ABOVE: Here’s one of Ian’s sheds on wheels that allows them to replenish the pasture more effectively.

Ian:
We use portable houses and these houses here are mounted on wheels. We actually move the houses over the pasture area. So when the pasture gets knocked back like you can see here, then we simply move the houses up the pasture and then it rejuvenates the area that’s left behind. The houses are just roosting, nesting houses. They provide ample shade, nest boxes for the birds during the day and a roosting area for the birds at night. The birds are not confined in these houses, at any time, they can just come and go.

Brad:
They can sleep out here if they want to?

Ian:
Yes, they can but the bird’s natural tendency is to actually roost at night and get up off the ground. We can do this because we protect them against the predators. We have the entire range area surrounded by quite an elaborate electric fencing system and we have Flock Guardian Dogs that roam around inside the area. Now the dogs, the way that they work, they simply just send a message out to predators saying don’t come in! So there’s a whole lot less incentive for a fox to come through the fence. This means the birds just do whatever they like.

Brad [6:20]:
Foxes seems to be the number one predator for chooks?

Ian:
Yes, particularly in this area here. We are here on the urban fringe which means that we have very high fox population around here. We have a resident fox population here of around 8 foxes per hectare which is actually quite high.

Brad [6:40]:
What does a happy chook eat here?

Ian [7:04]:
The Cris Valgang certification – we can only feed them food which is also Organically Certified. So we buy grains and protein meals which is blended into feed mix…. They do also get some nutrition from the pasture but not very much from the pasture the way it is at the moment because it’s so dry.

Brad:
Is wheat the grain of choice for the chooks?

Ian:
Yes, it is with Certified Organic Farms but with most Poultry farms as well.

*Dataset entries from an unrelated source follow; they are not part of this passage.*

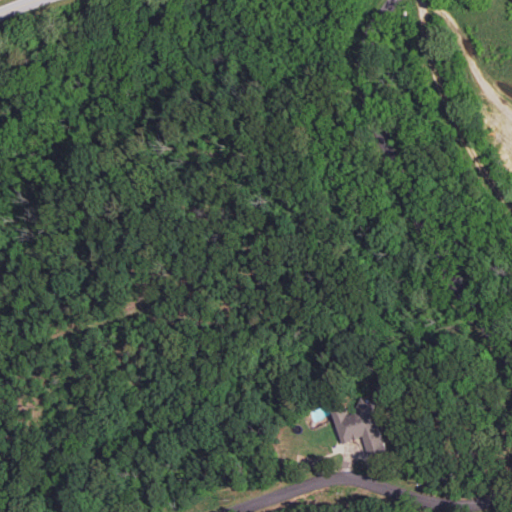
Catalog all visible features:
road: (22, 8)
road: (452, 110)
road: (89, 327)
road: (511, 366)
building: (360, 425)
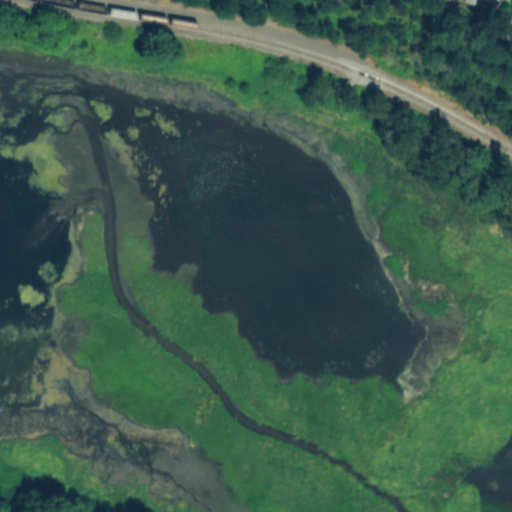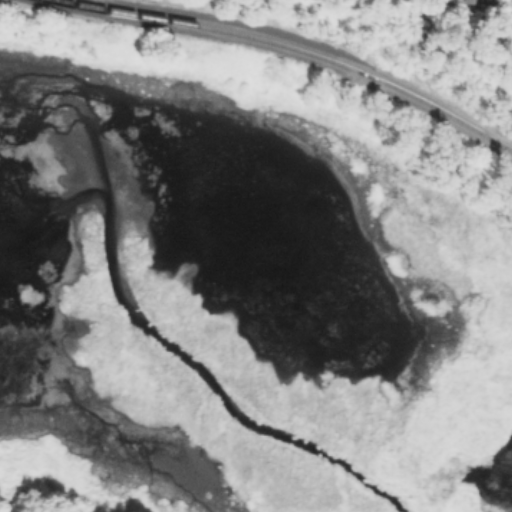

[Brad Note: it’s very rare that you will find chickens not fed grains in a commercial setting.]

Brad:
Also, because the pasture isn’t actually sprayed with fungicide or pesticides, that will also count towards the certified Organic Certification, correct?

Ian:
Yes, that’s right. The whole management of the farm comes under the audit process. We certainly cannot use any chemicals, weedicides or any sort of medications within our system and that’s what we are checked on each year.

Brad [7:40]:
Why do chooks get their beaks trimmed on mainstream farms?

Ian:
Well the reason why beak trimming is used throughout the poultry industry and particularly now with these intensive free range systems that are promoted at the moment, the birds are crowded in so much, there is a big social pressure on the birds that they do become aggressive trying to maintain their place.

Brad [8:00]:
Well there you have it. Thank you very much Ian, for giving your time today. We really learned quite a lot coming out here. So that’s the difference guys, that’s why you pay an extra few dollars per dozen eggs when you go to a farmers market or an organic store or something like that to buy eggs. It really is worth the extra money. Thanks very much Ian, for your time.

Does this video make you want to source better quality eggs from naturally raised chickens? Why or why not?